Designer Christopher Oram has produced atmospheric sets which draw inwards, like Ivanov’s declining mental faculties, only to re-open into brief light before a devastating denouement.
With wit seeping from the grimy floorboards, not to mention one or two downright knockabout sequences, the sure-fire touch and effortless urbanity of Tom Stoppard’s new version fully justifies Chekov’s description of his own plays as comedies. The high jinks, more overt than anything in the later plays, are balanced by a heart-wrenching portrait of a man at his lowest ebb.

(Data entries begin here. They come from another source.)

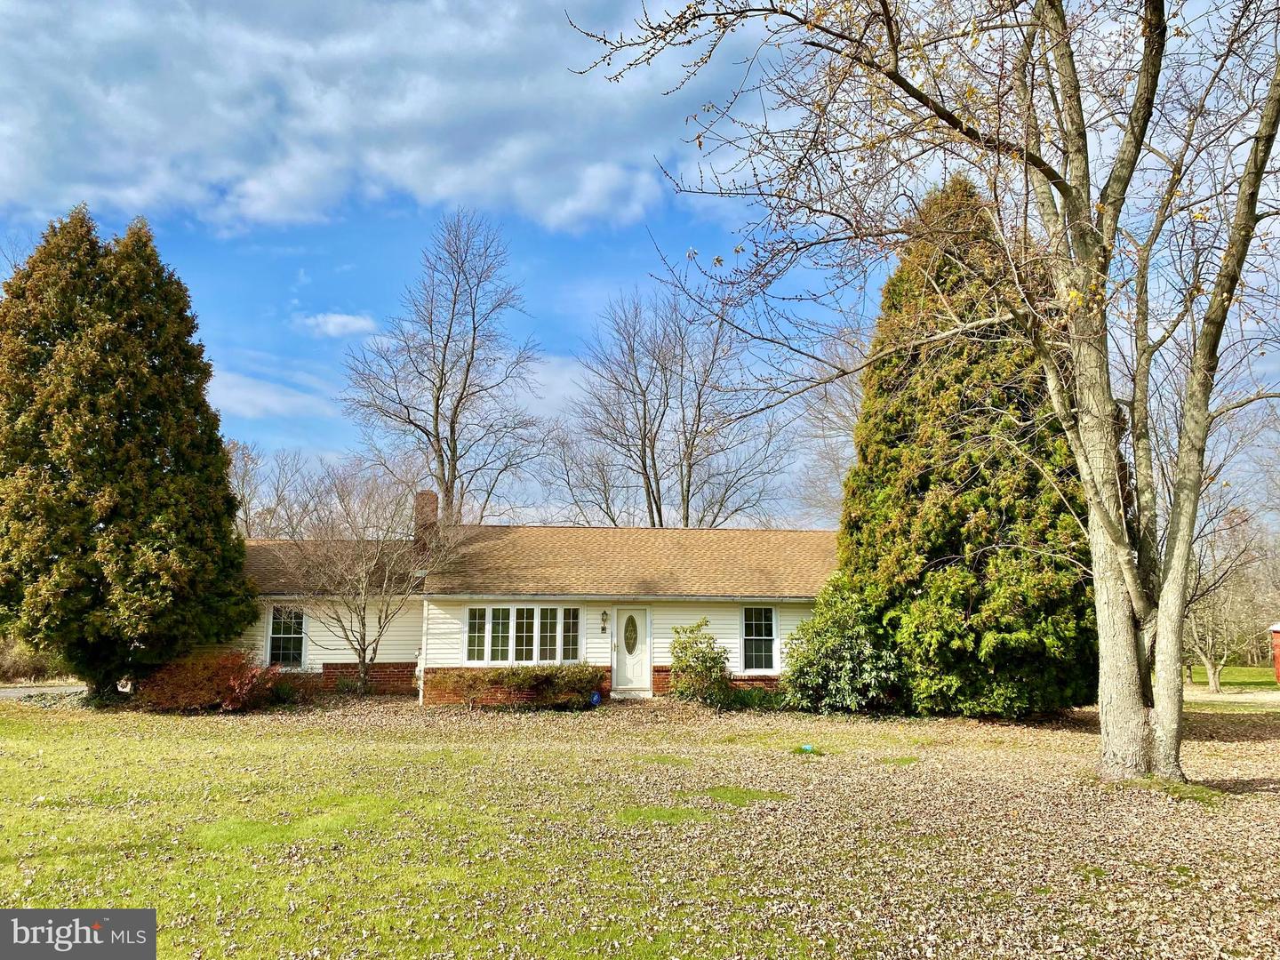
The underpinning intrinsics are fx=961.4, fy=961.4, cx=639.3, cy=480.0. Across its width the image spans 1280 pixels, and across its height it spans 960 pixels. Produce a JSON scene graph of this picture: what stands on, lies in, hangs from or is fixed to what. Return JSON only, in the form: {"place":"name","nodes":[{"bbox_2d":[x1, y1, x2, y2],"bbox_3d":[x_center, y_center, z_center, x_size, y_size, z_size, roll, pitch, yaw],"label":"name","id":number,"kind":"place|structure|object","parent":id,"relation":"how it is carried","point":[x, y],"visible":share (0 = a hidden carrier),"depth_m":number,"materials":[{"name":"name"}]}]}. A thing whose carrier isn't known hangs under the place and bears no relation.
{"place":"outdoors","nodes":[
{"label":"outdoors","id":0,"kind":"place"},
{"bbox_2d":[0,682,92,698],"label":"driveway","id":1,"kind":"structure","parent":0,"point":[14,692],"materials":[{"name":"grey asphalt"}]},
{"bbox_2d":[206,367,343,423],"label":"cloud","id":2,"kind":"structure","parent":0,"point":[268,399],"materials":[{"name":"white"}]},
{"bbox_2d":[294,311,376,337],"label":"cloud","id":3,"kind":"structure","parent":0,"point":[346,318],"materials":[{"name":"white"}]},
{"bbox_2d":[0,0,684,239],"label":"cloud","id":4,"kind":"structure","parent":0,"point":[282,211],"materials":[{"name":"white"}]},
{"bbox_2d":[225,503,839,702],"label":"house","id":5,"kind":"structure","parent":0,"point":[393,681],"depth_m":21.05,"materials":[{"name":"white plastic"}]},
{"bbox_2d":[265,603,306,666],"bbox_3d":[-7.759,3.370,21.159,1.011,1.671,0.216,1,-7,-2],"label":"window","id":6,"kind":"structure","parent":5,"relation":"in","point":[274,644],"depth_m":21.17,"materials":[{"name":"glass"}]},
{"bbox_2d":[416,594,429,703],"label":"downspout","id":7,"kind":"object","parent":5,"relation":"attached to","point":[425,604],"visible":0.68,"depth_m":20.00,"materials":[{"name":"white metal"}]},
{"bbox_2d":[412,490,439,553],"bbox_3d":[-5.461,1.387,24.423,0.608,2.200,0.650,1,-7,-2],"label":"chimney","id":8,"kind":"object","parent":5,"relation":"on","point":[422,496],"visible":0.62,"depth_m":24.21,"materials":[{"name":"red brick"}]},
{"bbox_2d":[464,603,579,663],"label":"window","id":9,"kind":"structure","parent":5,"relation":"in","point":[531,612],"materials":[{"name":"glass"}]},
{"bbox_2d":[600,609,608,633],"bbox_3d":[-0.754,2.957,20.161,0.157,0.505,0.268,1,-7,-2],"label":"wall lamp","id":10,"kind":"object","parent":5,"relation":"attached to","point":[603,620],"visible":0.96,"depth_m":20.08,"materials":[{"name":"black metal"}]},
{"bbox_2d":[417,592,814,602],"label":"gutter","id":11,"kind":"object","parent":5,"relation":"attached to","point":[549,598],"visible":0.94,"depth_m":19.12,"materials":[{"name":"metal"}]},
{"bbox_2d":[610,606,649,693],"bbox_3d":[-0.198,3.651,20.069,0.908,1.878,0.203,1,-7,-2],"label":"front door","id":12,"kind":"structure","parent":5,"relation":"in","point":[627,673],"depth_m":20.02,"materials":[{"name":"white paint"}]},
{"bbox_2d":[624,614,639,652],"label":"oval door window","id":13,"kind":"structure","parent":12,"relation":"in","point":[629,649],"depth_m":20.57,"materials":[{"name":"clear glass"}]},
{"bbox_2d":[740,604,777,671],"bbox_3d":[2.508,3.293,20.324,0.805,1.715,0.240,1,-7,-2],"label":"window","id":14,"kind":"structure","parent":5,"relation":"in","point":[754,638],"depth_m":20.35,"materials":[{"name":"glass"}]},
{"bbox_2d":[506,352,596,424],"label":"cloud","id":15,"kind":"structure","parent":0,"point":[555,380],"materials":[{"name":"white"}]},
{"bbox_2d":[0,689,1279,959],"label":"lawn","id":16,"kind":"structure","parent":0,"point":[1268,756],"materials":[{"name":"green plant"}]},
{"bbox_2d":[0,201,256,703],"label":"evergreen tree","id":17,"kind":"object","parent":16,"relation":"on","point":[223,480],"visible":0.99,"depth_m":17.55,"materials":[{"name":"plant"}]},
{"bbox_2d":[137,649,285,712],"bbox_3d":[-7.895,3.733,17.714,2.906,1.226,2.554,1,-7,-2],"label":"red shrub","id":18,"kind":"object","parent":16,"relation":"on","point":[234,684],"visible":0.91,"depth_m":17.29,"materials":[{"name":"red plant"}]},
{"bbox_2d":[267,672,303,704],"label":"small shrub","id":19,"kind":"object","parent":16,"relation":"on","point":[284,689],"visible":0.67,"depth_m":19.00,"materials":[{"name":"green plant"}]},
{"bbox_2d":[270,468,471,697],"bbox_3d":[-5.835,2.184,20.521,4.206,5.089,4.148,-6,-10,39],"label":"bare tree","id":20,"kind":"object","parent":16,"relation":"on","point":[364,649],"visible":0.99,"depth_m":20.20,"materials":[{"name":"plant"}]},
{"bbox_2d":[427,664,601,710],"bbox_3d":[-2.383,3.947,18.361,3.847,0.905,1.336,1,-7,-2],"label":"low hedge","id":21,"kind":"object","parent":16,"relation":"on","point":[547,676],"visible":0.95,"depth_m":18.15,"materials":[{"name":"plant"}]},
{"bbox_2d":[589,689,601,705],"bbox_3d":[-0.886,4.274,18.821,0.273,0.321,0.290,1,-7,-2],"label":"blue object","id":22,"kind":"object","parent":16,"relation":"on","point":[595,698],"visible":0.82,"depth_m":18.73,"materials":[{"name":"blue"}]},
{"bbox_2d":[667,616,731,706],"bbox_3d":[1.151,3.592,18.818,1.401,1.749,1.416,1,-7,-2],"label":"shrub","id":23,"kind":"object","parent":16,"relation":"on","point":[708,638],"visible":0.98,"depth_m":18.56,"materials":[{"name":"green plant"}]},
{"bbox_2d":[720,683,788,710],"bbox_3d":[2.259,4.145,18.234,1.615,0.582,1.085,1,-7,-2],"label":"low shrub","id":24,"kind":"object","parent":16,"relation":"on","point":[748,698],"visible":0.65,"depth_m":18.09,"materials":[{"name":"green plant"}]},
{"bbox_2d":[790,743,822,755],"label":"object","id":25,"kind":"object","parent":16,"relation":"on","point":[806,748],"visible":0.85,"depth_m":12.40,"materials":[{"name":"green"}]},
{"bbox_2d":[779,576,905,713],"bbox_3d":[3.830,3.099,17.843,2.667,2.574,2.614,1,-7,-2],"label":"green shrub","id":26,"kind":"object","parent":16,"relation":"on","point":[830,644],"visible":0.93,"depth_m":17.33,"materials":[{"name":"green plant"}]},
{"bbox_2d":[569,0,1279,783],"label":"bare tree","id":27,"kind":"object","parent":16,"relation":"on","point":[1074,213],"visible":0.99,"depth_m":9.54,"materials":[{"name":"plant"}]},
{"bbox_2d":[835,172,1098,719],"bbox_3d":[6.111,-0.875,18.027,5.235,10.428,5.563,1,-7,-2],"label":"evergreen tree","id":28,"kind":"object","parent":16,"relation":"on","point":[933,549],"visible":0.81,"depth_m":16.61,"materials":[{"name":"plant"}]},
{"bbox_2d":[0,0,1279,525],"label":"sky","id":29,"kind":"structure","parent":0,"point":[600,289],"materials":[{"name":"blue"}]},
{"bbox_2d":[1184,664,1278,689],"label":"distant lawn","id":30,"kind":"structure","parent":0,"point":[1238,681],"materials":[{"name":"green plant"}]},
{"bbox_2d":[1183,688,1279,704],"label":"driveway","id":31,"kind":"structure","parent":0,"point":[1276,695],"materials":[{"name":"beige gravel"}]},
{"bbox_2d":[1268,621,1279,683],"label":"red shed","id":32,"kind":"structure","parent":0,"point":[1278,670],"depth_m":34.77,"materials":[{"name":"red"}]},
{"label":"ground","id":33,"kind":"structure","parent":0},
{"bbox_2d":[0,636,63,682],"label":"shrub","id":34,"kind":"object","parent":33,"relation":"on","point":[12,665],"visible":0.58,"depth_m":26.55,"materials":[{"name":"plant"}]},
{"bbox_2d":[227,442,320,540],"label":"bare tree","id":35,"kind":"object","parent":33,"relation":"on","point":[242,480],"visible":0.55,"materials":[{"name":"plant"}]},
{"bbox_2d":[341,208,544,527],"bbox_3d":[-7.554,-1.646,37.187,8.277,18.284,8.305,-6,-9,39],"label":"bare tree","id":36,"kind":"object","parent":33,"relation":"on","point":[462,394],"visible":0.97,"depth_m":36.69,"materials":[{"name":"plant"}]},
{"bbox_2d":[550,283,793,529],"label":"bare tree","id":37,"kind":"object","parent":33,"relation":"on","point":[687,517],"visible":0.94,"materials":[{"name":"plant"}]},
{"bbox_2d":[788,325,866,525],"label":"bare tree","id":38,"kind":"object","parent":33,"relation":"on","point":[854,415],"visible":0.44,"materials":[{"name":"plant"}]},
{"bbox_2d":[1182,504,1273,691],"bbox_3d":[18.817,3.849,31.803,4.659,6.172,4.564,6,-9,-36],"label":"bare tree","id":39,"kind":"object","parent":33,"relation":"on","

There is some immaturity in the writing, tempered by Stoppard’s ever-present guiding hand, with a reliance on soliloquy, which the actors seem to play directly to the audience. It’s a technique Chekov was soon to drop. Theme-wise, though, he need never have written another play. He may have gone on to evolve the world of ennui into more eloquent and poetic expositions but all the essential Chekovian emotional states were there at this early stage.
As the first of a series of classics to be followed by Twelfth Night, Madame de Sade and Hamlet during the coming months – Ivanov has got the Donmar’s West End season off to a flying start.